Pero el esplendor asiático moderno es producto de serios abusos laborales, y ningún extremo es deseable. Hace unos años un niñito de Tokyo llegó al colegio unos segundos tarde --falla gravísima para su cultura intransigente-- e intentó entrar a toda prisa, pero el portón eléctrico se le cerró encima, dejándolo malherido. Su caso conmocionó al país, porque fue un aldabonazo en la conciencia colectiva japonesa, famosa por las expectativas excesivas en la productividad de sus ciudadanos. Me conmueve pensar que incluso existe un vocablo en japonés que define la “muerte por trabajo excesivo”: karoshi. En chino se dice gualaosi. ¿Qué diría de este inusitado peligro el negrito del batey? Estas muertes por “trabajo” que tan inverosímiles nos parecen no son infrecuentes en Japón, pues incluso existen leyes de salud pública que determinan el monto de la recompensa que recibirán los familiares de la persona muerta por causas laborales. Al presente las autoridades intentan flexibilizar la carga excesiva de los oficinistas dándoles un “viernes premium” o un “lunes resplandeciente” como premio ocasional. Muy ocasional, porque lo usual es que se les otorguen unos escasos 8 días de vacaciones al año. No les sirven de mucho, porque los empleados suelen sentirse culpables de no hacer “nada” durante esos días de ocio (Pablo Ochoa, BBC, 20 agosto 2019, bbc.com). 

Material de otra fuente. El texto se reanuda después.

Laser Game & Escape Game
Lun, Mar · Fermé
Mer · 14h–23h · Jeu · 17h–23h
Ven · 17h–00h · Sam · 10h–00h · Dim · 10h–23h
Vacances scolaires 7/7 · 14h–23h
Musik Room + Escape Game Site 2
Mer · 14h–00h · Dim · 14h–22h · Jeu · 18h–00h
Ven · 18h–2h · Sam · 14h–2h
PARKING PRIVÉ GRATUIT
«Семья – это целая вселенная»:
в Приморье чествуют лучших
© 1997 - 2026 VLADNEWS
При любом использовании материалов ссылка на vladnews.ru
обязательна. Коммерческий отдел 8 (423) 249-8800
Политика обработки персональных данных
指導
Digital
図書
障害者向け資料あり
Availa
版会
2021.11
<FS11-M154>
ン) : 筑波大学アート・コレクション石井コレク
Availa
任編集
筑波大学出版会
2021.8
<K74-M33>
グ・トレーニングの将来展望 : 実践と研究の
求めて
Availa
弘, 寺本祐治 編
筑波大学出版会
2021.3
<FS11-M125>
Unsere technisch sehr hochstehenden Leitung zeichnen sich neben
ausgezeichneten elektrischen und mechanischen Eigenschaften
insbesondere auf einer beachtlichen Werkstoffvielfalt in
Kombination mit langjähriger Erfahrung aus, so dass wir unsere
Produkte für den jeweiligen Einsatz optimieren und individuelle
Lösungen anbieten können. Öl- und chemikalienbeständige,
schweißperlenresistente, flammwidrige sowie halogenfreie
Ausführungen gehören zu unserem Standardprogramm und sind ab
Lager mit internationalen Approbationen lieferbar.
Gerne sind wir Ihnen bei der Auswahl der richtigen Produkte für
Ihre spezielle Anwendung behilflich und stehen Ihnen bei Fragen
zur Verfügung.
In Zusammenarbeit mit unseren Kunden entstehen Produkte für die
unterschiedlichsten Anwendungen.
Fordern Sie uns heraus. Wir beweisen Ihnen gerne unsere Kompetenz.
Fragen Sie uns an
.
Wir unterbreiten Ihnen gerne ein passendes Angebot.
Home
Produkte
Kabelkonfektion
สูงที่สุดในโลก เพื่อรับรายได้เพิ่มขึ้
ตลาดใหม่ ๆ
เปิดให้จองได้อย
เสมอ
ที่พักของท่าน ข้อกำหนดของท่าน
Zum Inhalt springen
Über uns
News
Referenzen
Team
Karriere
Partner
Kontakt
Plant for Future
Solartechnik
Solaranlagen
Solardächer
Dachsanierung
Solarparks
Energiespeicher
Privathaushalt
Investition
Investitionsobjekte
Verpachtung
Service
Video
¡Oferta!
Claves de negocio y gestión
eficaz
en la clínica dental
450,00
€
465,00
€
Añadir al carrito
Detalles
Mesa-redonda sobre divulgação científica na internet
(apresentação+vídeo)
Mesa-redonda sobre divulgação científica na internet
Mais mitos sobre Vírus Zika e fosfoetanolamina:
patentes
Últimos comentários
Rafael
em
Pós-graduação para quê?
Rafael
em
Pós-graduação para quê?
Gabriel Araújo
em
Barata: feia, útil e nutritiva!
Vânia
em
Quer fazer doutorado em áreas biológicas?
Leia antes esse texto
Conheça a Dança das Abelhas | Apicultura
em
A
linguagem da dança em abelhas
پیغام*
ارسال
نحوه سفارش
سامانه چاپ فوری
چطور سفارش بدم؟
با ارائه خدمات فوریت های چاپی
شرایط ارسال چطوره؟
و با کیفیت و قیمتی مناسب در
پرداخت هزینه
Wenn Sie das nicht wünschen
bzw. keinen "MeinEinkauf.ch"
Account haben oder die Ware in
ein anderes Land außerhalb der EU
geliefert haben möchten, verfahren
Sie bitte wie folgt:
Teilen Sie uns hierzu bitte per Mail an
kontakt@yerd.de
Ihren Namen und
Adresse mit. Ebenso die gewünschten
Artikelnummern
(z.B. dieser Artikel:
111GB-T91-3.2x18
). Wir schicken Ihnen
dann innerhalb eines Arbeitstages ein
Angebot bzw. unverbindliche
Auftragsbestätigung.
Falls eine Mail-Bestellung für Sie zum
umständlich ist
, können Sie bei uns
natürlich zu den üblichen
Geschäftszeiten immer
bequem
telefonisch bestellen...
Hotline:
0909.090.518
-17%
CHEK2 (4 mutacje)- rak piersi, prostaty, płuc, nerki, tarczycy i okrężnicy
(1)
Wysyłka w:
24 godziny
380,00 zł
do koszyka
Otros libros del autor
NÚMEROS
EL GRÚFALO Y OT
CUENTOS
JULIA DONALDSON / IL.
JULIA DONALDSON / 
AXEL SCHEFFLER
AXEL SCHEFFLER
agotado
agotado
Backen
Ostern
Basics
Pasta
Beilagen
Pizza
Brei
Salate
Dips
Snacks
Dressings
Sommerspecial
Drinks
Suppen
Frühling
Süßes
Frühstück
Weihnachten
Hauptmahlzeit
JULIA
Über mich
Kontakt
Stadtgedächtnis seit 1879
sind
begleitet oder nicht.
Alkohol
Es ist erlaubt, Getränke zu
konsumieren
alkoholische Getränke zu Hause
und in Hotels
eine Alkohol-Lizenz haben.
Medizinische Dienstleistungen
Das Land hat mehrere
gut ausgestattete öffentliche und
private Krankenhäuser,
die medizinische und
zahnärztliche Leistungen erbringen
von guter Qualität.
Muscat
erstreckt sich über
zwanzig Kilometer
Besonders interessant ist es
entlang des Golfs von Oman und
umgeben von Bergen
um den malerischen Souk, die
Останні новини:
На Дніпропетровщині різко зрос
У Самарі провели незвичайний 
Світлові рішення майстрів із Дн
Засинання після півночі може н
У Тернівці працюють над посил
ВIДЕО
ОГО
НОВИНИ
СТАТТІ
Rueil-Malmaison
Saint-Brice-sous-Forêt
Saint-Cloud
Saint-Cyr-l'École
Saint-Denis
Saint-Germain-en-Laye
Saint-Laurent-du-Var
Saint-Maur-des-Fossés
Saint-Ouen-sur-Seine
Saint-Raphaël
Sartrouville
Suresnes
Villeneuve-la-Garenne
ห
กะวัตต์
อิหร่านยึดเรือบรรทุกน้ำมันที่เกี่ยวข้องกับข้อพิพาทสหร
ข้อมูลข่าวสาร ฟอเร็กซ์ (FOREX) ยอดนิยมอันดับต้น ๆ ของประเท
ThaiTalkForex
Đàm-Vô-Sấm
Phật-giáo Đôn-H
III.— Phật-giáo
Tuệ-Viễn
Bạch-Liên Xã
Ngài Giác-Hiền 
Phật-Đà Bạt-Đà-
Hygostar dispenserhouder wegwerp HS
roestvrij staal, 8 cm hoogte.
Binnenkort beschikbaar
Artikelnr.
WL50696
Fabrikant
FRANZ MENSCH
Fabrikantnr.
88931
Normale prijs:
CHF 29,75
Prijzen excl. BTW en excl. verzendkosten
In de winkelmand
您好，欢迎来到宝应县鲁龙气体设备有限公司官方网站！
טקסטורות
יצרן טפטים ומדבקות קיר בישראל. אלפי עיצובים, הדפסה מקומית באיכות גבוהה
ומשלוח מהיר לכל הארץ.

Tanto en el caso de los excesos de la cultura laboral asiática como en el caso de nuestra denigrante delincuencia laboral, estamos ante legados culturales que son difíciles de modificar. Como adelanté, son actitudes que no surgen de la nada, pues son producto de una lenta construcción social y psicológica. Admitido: no nos será fácil sacudirnos la espantosa etimología del tripalium y virarla al revés como un guante, pues gravita agazapada en nuestro subconsciente colectivo. No será una tarea fácil, pero urge que la asumamos. Para ello tengo por útil que nos miremos en el espejo elocuente de los “filósofos” hispanos de la ética del trabajo. Reírnos de nosotros mismos nos permitirá ver mejor la enormidad de nuestras fallas. Y nos hará verlas con humor y compasión. Y con sabiduría, justo lo que necesitamos para dar marcha atrás a nuestra conducta de pueblo. Cuando el “negrito del Batey”, el “gitanilllo” de Juan Legido, el gaditano de Lorca y el niño que soñaba con ser pensionado se nos conviertan en prototipos risibles y kitsch, estaremos en camino de librarnos de sus propuestas vitales. Podremos sentir por ellos compasión fraterna, pues son nuestros; pero, eso sí, sin asumir jamás su fatídica filosofía del trabajo. Si comenzamos por la disciplina en la casa, todo se dará por añadidura, porque el niño habrá asumido emocionalmente las ventajas y la alegría del trabajo y de la productividad. 

Graduémonos del ancestral tripalium: If it's work, it's gotta be done!